▶ Exercise details:
The output should be all entries, each matching the original exactly.

▶ Recorded data:
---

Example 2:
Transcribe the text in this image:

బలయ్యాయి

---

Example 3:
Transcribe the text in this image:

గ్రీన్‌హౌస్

▶ Exercise response:
---

Example 2:
Transcribe the text in this image:

బలయ్యాయి

---

Example 3:
Transcribe the text in this image:

గ్రీన్‌హౌస్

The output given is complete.